*Data for this exercise*:
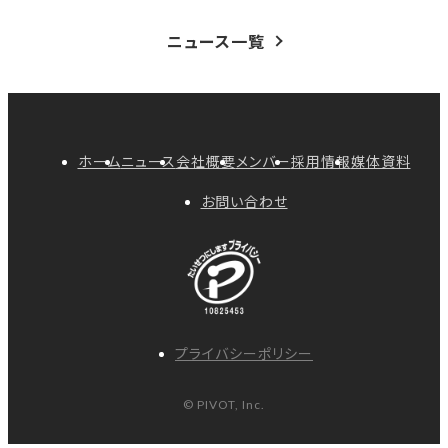
ニュース一覧
ホーム
ニュース
会社概要
メンバー
採用情報
媒体資料
お問い合わせ
プライバシーポリシー
© PIVOT, Inc.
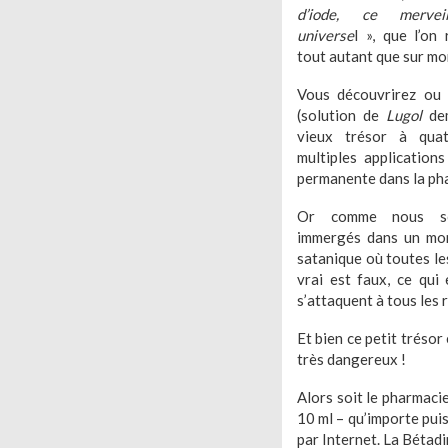
d’iode, ce merveil
universe
l », que l’on
tout autant que sur mon
Vous découvrirez ou r
(solution de
Lugol
dem
vieux trésor à quat
multiples applications
permanente dans la pha
Or comme nous so
immergés dans un mon
satanique où toutes les
vrai est faux, ce qui
s’attaquent à tous les
Et bien ce petit tréso
très dangereux !
Alors soit le pharmacie
10 ml – qu’importe puis
par Internet. La Bétadi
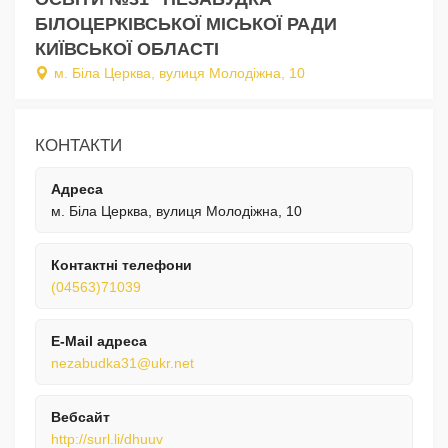
БІЛОЦЕРКІВСЬКОЇ МІСЬКОЇ РАДИ
КИЇВСЬКОЇ ОБЛАСТІ
м. Біла Церква, вулиця Молодіжна, 10
КОНТАКТИ
Адреса
м. Біла Церква, вулиця Молодіжна, 10
Контактні телефони
(04563)71039
E-Mail адреса
nezabudka31@ukr.net
Вебсайт
http://surl.li/dhuuv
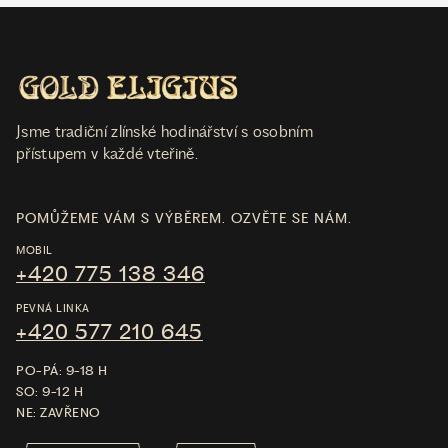
Jsme tradiční zlínské hodinářství s osobním
přístupem v každé vteřině.
POMŮŽEME VÁM S VÝBĚREM. OZVĚTE SE NÁM.
MOBIL
+420 775 138 346
PEVNÁ LINKA
+420 577 210 645
PO-PÁ: 9-18 H
SO: 9-12 H
NE: ZAVŘENO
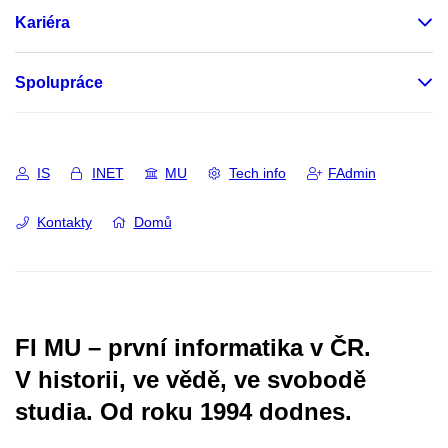
Kariéra
Spolupráce
IS
INET
MU
Tech info
FAdmin
Kontakty
Domů
FI MU – první informatika v ČR.
V historii, ve vědě, ve svobodě
studia.
Od roku 1994 dodnes.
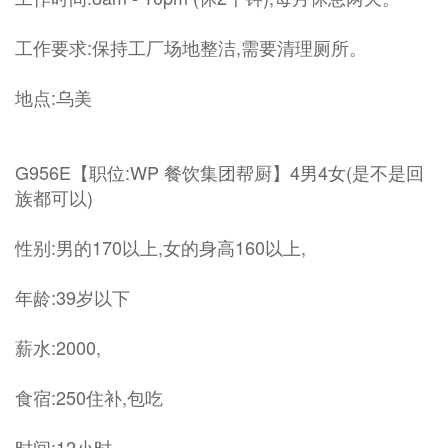
工作要求:保持工厂场地整洁,需要清理厕所。
地点:乌美
G956E【职位:WP 餐饮集团帮厨】4男4女(是不是回
族都可以)
性别:男的170以上,女的身高160以上,
年龄:39岁以下
薪水:2000,
食宿:250住补,包吃
时间:12小时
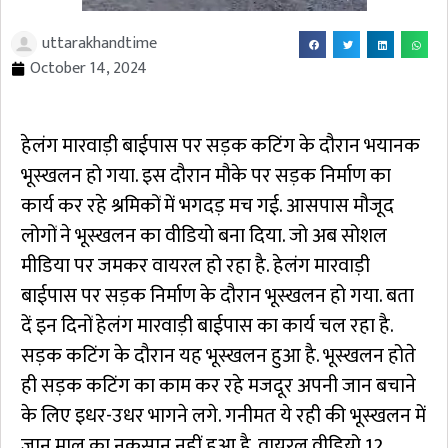
uttarakhandtime
October 14, 2024
हेलंग मारवाड़ी बाईपास पर सड़क कटिंग के दौरान भयानक
भूस्खलन हो गया. इस दौरान मौके पर सड़क निर्माण का
कार्य कर रहे श्रमिकों में भगदड़ मच गई. आसपास मौजूद
लोगों ने भूस्खलन का वीडियो बना दिया. जो अब सोशल
मीडिया पर जमकर वायरल हो रहा है. हेलंग मारवाड़ी
बाईपास पर सड़क निर्माण के दौरान भूस्खलन हो गया. बता
दें इन दिनों हेलंग मारवाड़ी बाईपास का कार्य चल रहा है.
सड़क कटिंग के दौरान यह भूस्खलन हुआ है. भूस्खलन होते
ही सड़क कटिंग का काम कर रहे मजदूर अपनी जान बचाने
के लिए इधर-उधर भागने लगे. गनीमत ये रही की भूस्खलन में
जान माल का नुकसान नहीं हुआ है. वायरल वीडियो 12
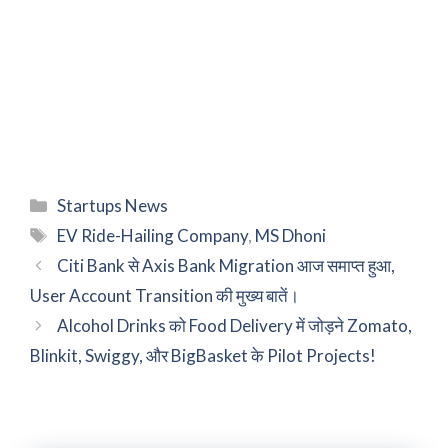
Categories
Startups News
Tags
EV Ride-Hailing Company
,
MS Dhoni
Citi Bank से Axis Bank Migration आज समाप्त हुआ,
User Account Transition की मुख्य बातें।
Alcohol Drinks को Food Delivery में जोड़ने Zomato,
Blinkit, Swiggy, और BigBasket के Pilot Projects!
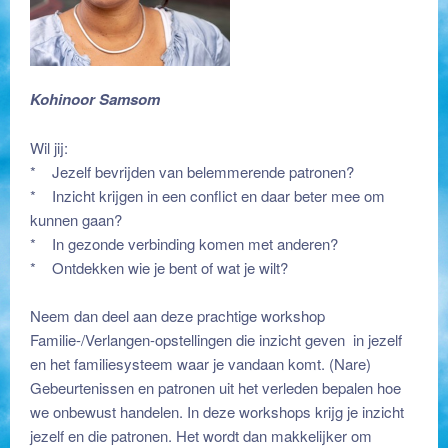
Kohinoor Samsom
Wil jij:
* Jezelf bevrijden van belemmerende patronen?
* Inzicht krijgen in een conflict en daar beter mee om
kunnen gaan?
* In gezonde verbinding komen met anderen?
* Ontdekken wie je bent of wat je wilt?
Neem dan deel aan deze prachtige workshop
Familie-/Verlangen-opstellingen die inzicht geven in jezelf
en het familiesysteem waar je vandaan komt. (Nare)
Gebeurtenissen en patronen uit het verleden bepalen hoe
we onbewust handelen. In deze workshops krijg je inzicht
jezelf en die patronen. Het wordt dan makkelijker om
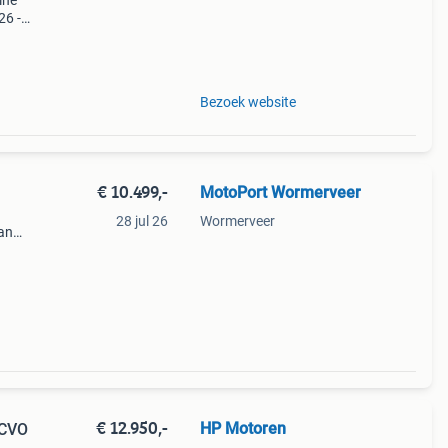
ine
26 -
751
Bezoek website
€ 10.499,-
MotoPort Wormerveer
28 jul 26
Wormerveer
aan
e
€ 12.950,-
HP Motoren
 CVO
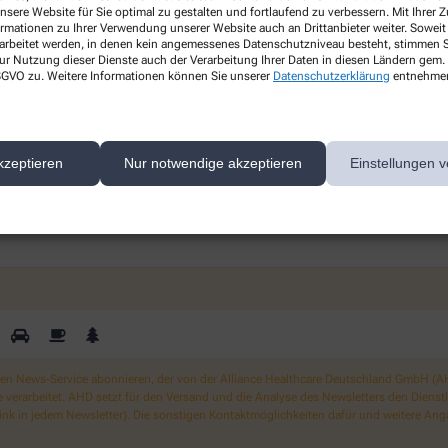
Gesundheitsthemen
nsere Website für Sie optimal zu gestalten und fortlaufend zu verbessern. Mit Ihrer
ormationen zu Ihrer Verwendung unserer Website auch an Drittanbieter weiter. Soweit
rarbeitet werden, in denen kein angemessenes Datenschutzniveau besteht, stimmen Si
s
Erfahren Sie mehr über aktuelle
ur Nutzung dieser Dienste auch der Verarbeitung Ihrer Daten in diesen Ländern gem. 
 DSGVO zu. Weitere Informationen können Sie unserer
Datenschutzerklärung
entnehme
Themen rund um Ihre Gesundheit.
kzeptieren
Nur notwendige akzeptieren
Einstellungen v
ben – melden Sie sich hier an.
 News-Service abonnieren, der von der Alliance Healthcare Deutschland GmbH (AHD
rarbeitet. AHD setzt für den Versand und die Analyse des Newsletters den Dienstleis
nk in jedem Newsletter). Die sonstigen Kontaktmöglichkeiten dafür und weitere Anga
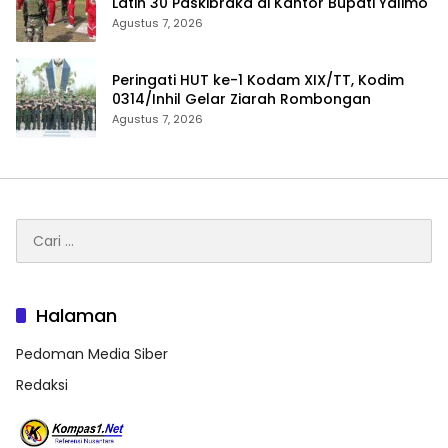
Latih 30 Paskibraka di Kantor Bupati Yalimo
Agustus 7, 2026
Peringati HUT ke-1 Kodam XIX/TT, Kodim
0314/Inhil Gelar Ziarah Rombongan
Agustus 7, 2026
Cari
untuk:
Halaman
Pedoman Media Siber
Redaksi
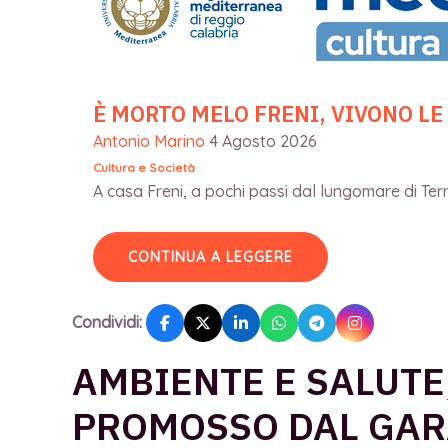
È MORTO MELO FRENI, VIVONO LE
Antonio Marino
4 Agosto 2026
Cultura e Società
A casa Freni, a pochi passi dal lungomare di Terme
CONTINUA A LEGGERE
Condividi:
AMBIENTE E SALUTE
PROMOSSO DAL GAR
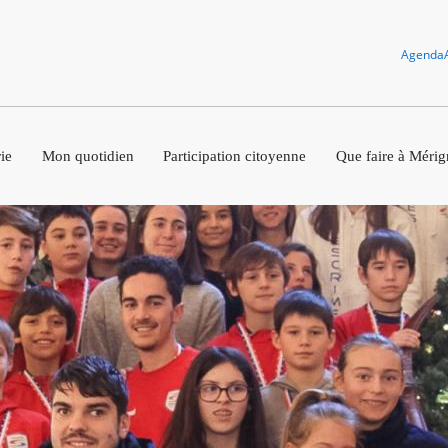
Agenda
ie
Mon quotidien
Participation citoyenne
Que faire à Mérig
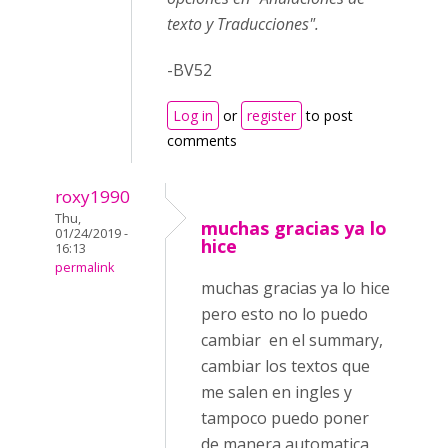
texto y Traducciones".
-BV52
Log in
or
register
to post
comments
roxy1990
Thu,
muchas gracias ya lo
01/24/2019 -
hice
16:13
permalink
muchas gracias ya lo hice
pero esto no lo puedo
cambiar en el summary,
cambiar los textos que
me salen en ingles y
tampoco puedo poner
de manera automatica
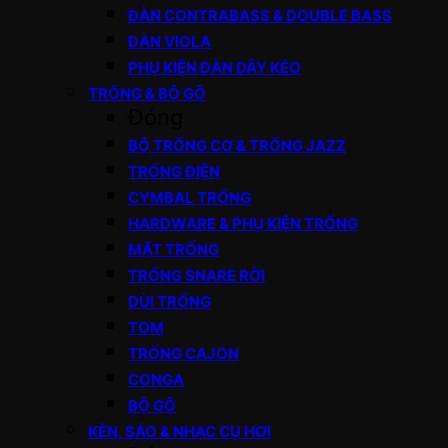
ĐÀN CONTRABASS & DOUBLE BASS
ĐÀN VIOLA
PHỤ KIỆN ĐÀN DÂY KÉO
TRỐNG & BỘ GÕ
Đóng
BỘ TRỐNG CƠ & TRỐNG JAZZ
TRỐNG ĐIỆN
CYMBAL TRỐNG
HARDWARE & PHỤ KIỆN TRỐNG
MẶT TRỐNG
TRỐNG SNARE RỜI
DÙI TRỐNG
TOM
TRỐNG CAJON
CONGA
BỘ GÕ
KÈN, SÁO & NHẠC CỤ HƠI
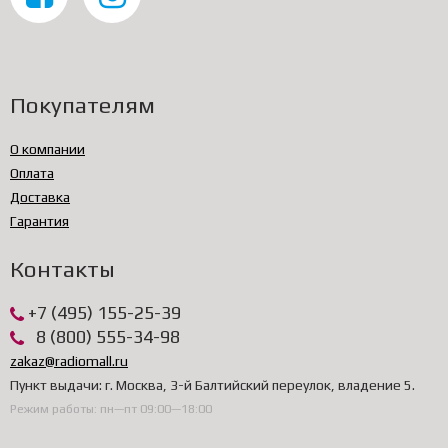
Покупателям
О компании
Оплата
Доставка
Гарантия
Контакты
+7 (495) 155-25-39
8 (800) 555-34-98
zakaz@radiomall.ru
Пункт выдачи: г. Москва, 3-й Балтийский переулок, владение 5.
Режим работы: пн—пт 09:00—18:00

*The problem*: Omitting all pictures, restate exactly the lines of the material from its start through the line that contains "Od roku 1994 dodnes.".

*Written response*:
ニュース一覧
ホーム
ニュース
会社概要
メンバー
採用情報
媒体資料
お問い合わせ
プライバシーポリシー
© PIVOT, Inc.
d’iode, ce merveil
universe
l », que l’on
tout autant que sur mon
Vous découvrirez ou r
(solution de
Lugol
dem
vieux trésor à quat
multiples applications
permanente dans la pha
Or comme nous so
immergés dans un mon
satanique où toutes les
vrai est faux, ce qui
s’attaquent à tous les
Et bien ce petit tréso
très dangereux !
Alors soit le pharmacie
10 ml – qu’importe puis
par Internet. La Bétadi
БІЛОЦЕРКІВСЬКОЇ МІСЬКОЇ РАДИ
КИЇВСЬКОЇ ОБЛАСТІ
м. Біла Церква, вулиця Молодіжна, 10
КОНТАКТИ
Адреса
м. Біла Церква, вулиця Молодіжна, 10
Контактні телефони
(04563)71039
E-Mail адреса
nezabudka31@ukr.net
Вебсайт
http://surl.li/dhuuv
Jsme tradiční zlínské hodinářství s osobním
přístupem v každé vteřině.
POMŮŽEME VÁM S VÝBĚREM. OZVĚTE SE NÁM.
MOBIL
+420 775 138 346
PEVNÁ LINKA
+420 577 210 645
PO-PÁ: 9-18 H
SO: 9-12 H
NE: ZAVŘENO
Kariéra
Spolupráce
IS
INET
MU
Tech info
FAdmin
Kontakty
Domů
FI MU – první informatika v ČR.
V historii, ve vědě, ve svobodě
studia.
Od roku 1994 dodnes.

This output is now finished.